**Exercise objective**: Your output is the line containing "1.2 All the" plus all lines after it to the end of the records, reproduced exactly, with nothing else.

**Material for this task**:
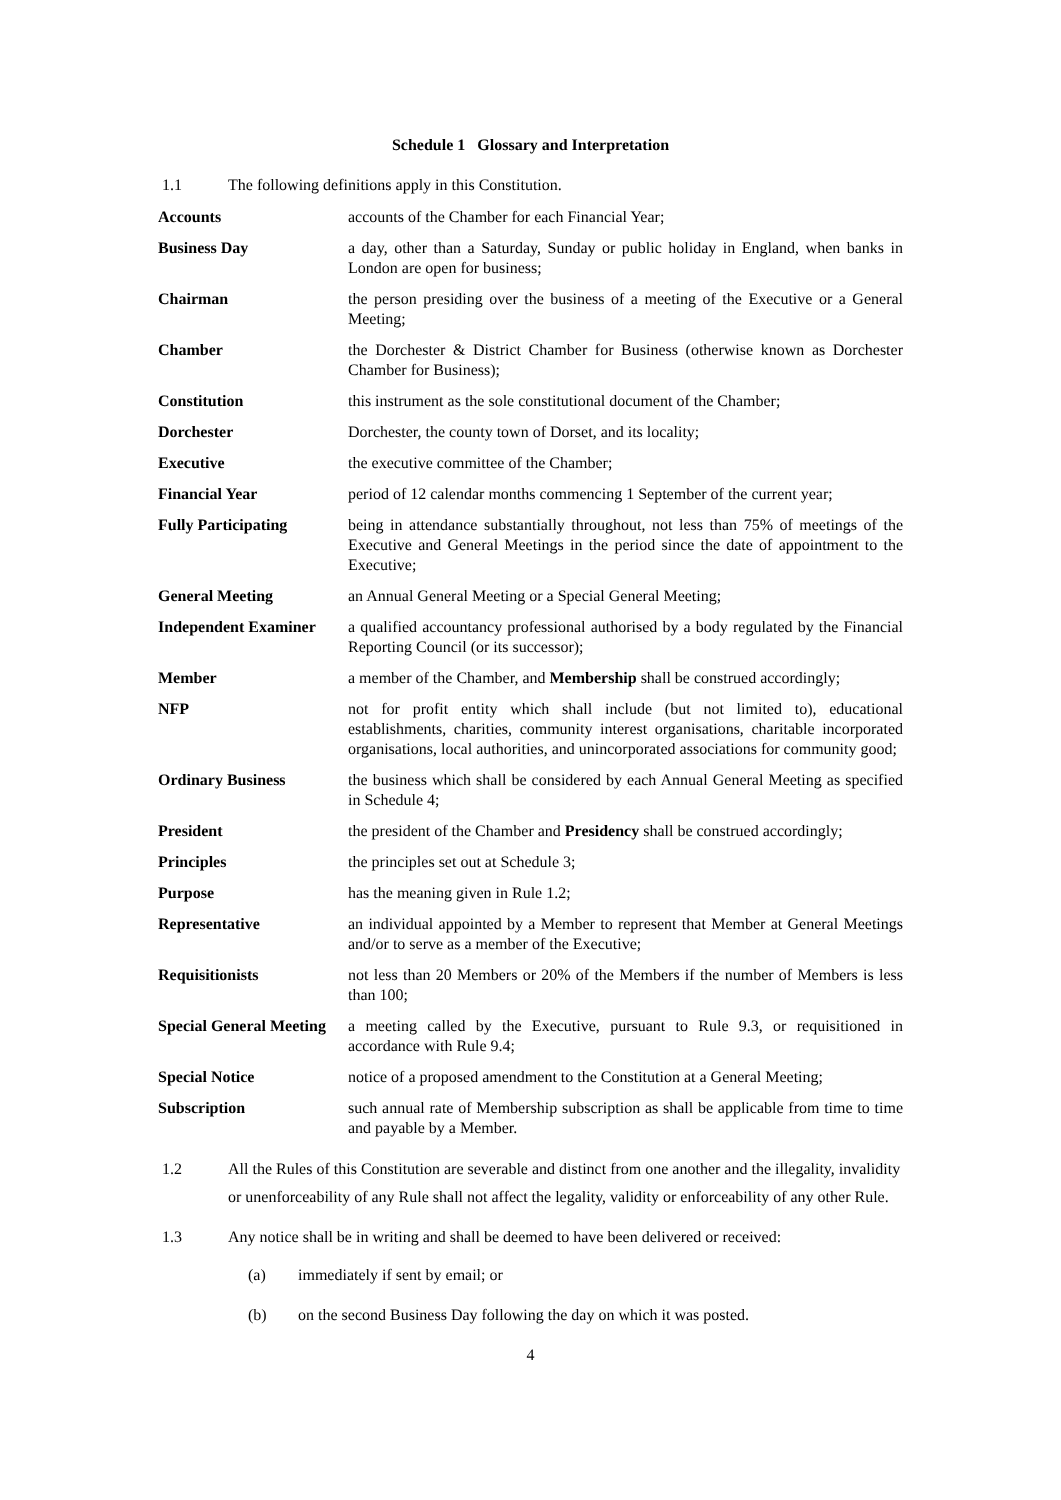Schedule 1 Glossary and Interpretation
1.1 The following definitions apply in this Constitution.
| Accounts | accounts of the Chamber for each Financial Year; |
| Business Day | a day, other than a Saturday, Sunday or public holiday in England, when banks in London are open for business; |
| Chairman | the person presiding over the business of a meeting of the Executive or a General Meeting; |
| Chamber | the Dorchester & District Chamber for Business (otherwise known as Dorchester Chamber for Business); |
| Constitution | this instrument as the sole constitutional document of the Chamber; |
| Dorchester | Dorchester, the county town of Dorset, and its locality; |
| Executive | the executive committee of the Chamber; |
| Financial Year | period of 12 calendar months commencing 1 September of the current year; |
| Fully Participating | being in attendance substantially throughout, not less than 75% of meetings of the Executive and General Meetings in the period since the date of appointment to the Executive; |
| General Meeting | an Annual General Meeting or a Special General Meeting; |
| Independent Examiner | a qualified accountancy professional authorised by a body regulated by the Financial Reporting Council (or its successor); |
| Member | a member of the Chamber, and Membership shall be construed accordingly; |
| NFP | not for profit entity which shall include (but not limited to), educational establishments, charities, community interest organisations, charitable incorporated organisations, local authorities, and unincorporated associations for community good; |
| Ordinary Business | the business which shall be considered by each Annual General Meeting as specified in Schedule 4; |
| President | the president of the Chamber and Presidency shall be construed accordingly; |
| Principles | the principles set out at Schedule 3; |
| Purpose | has the meaning given in Rule 1.2; |
| Representative | an individual appointed by a Member to represent that Member at General Meetings and/or to serve as a member of the Executive; |
| Requisitionists | not less than 20 Members or 20% of the Members if the number of Members is less than 100; |
| Special General Meeting | a meeting called by the Executive, pursuant to Rule 9.3, or requisitioned in accordance with Rule 9.4; |
| Special Notice | notice of a proposed amendment to the Constitution at a General Meeting; |
| Subscription | such annual rate of Membership subscription as shall be applicable from time to time and payable by a Member. |
1.2 All the Rules of this Constitution are severable and distinct from one another and the illegality, invalidity or unenforceability of any Rule shall not affect the legality, validity or enforceability of any other Rule.
1.3 Any notice shall be in writing and shall be deemed to have been delivered or received:
(a) immediately if sent by email; or
(b) on the second Business Day following the day on which it was posted.
4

**Completed exercise**:
1.2 All the Rules of this Constitution are severable and distinct from one another and the illegality, invalidity or unenforceability of any Rule shall not affect the legality, validity or enforceability of any other Rule.
1.3 Any notice shall be in writing and shall be deemed to have been delivered or received:
(a) immediately if sent by email; or
(b) on the second Business Day following the day on which it was posted.
4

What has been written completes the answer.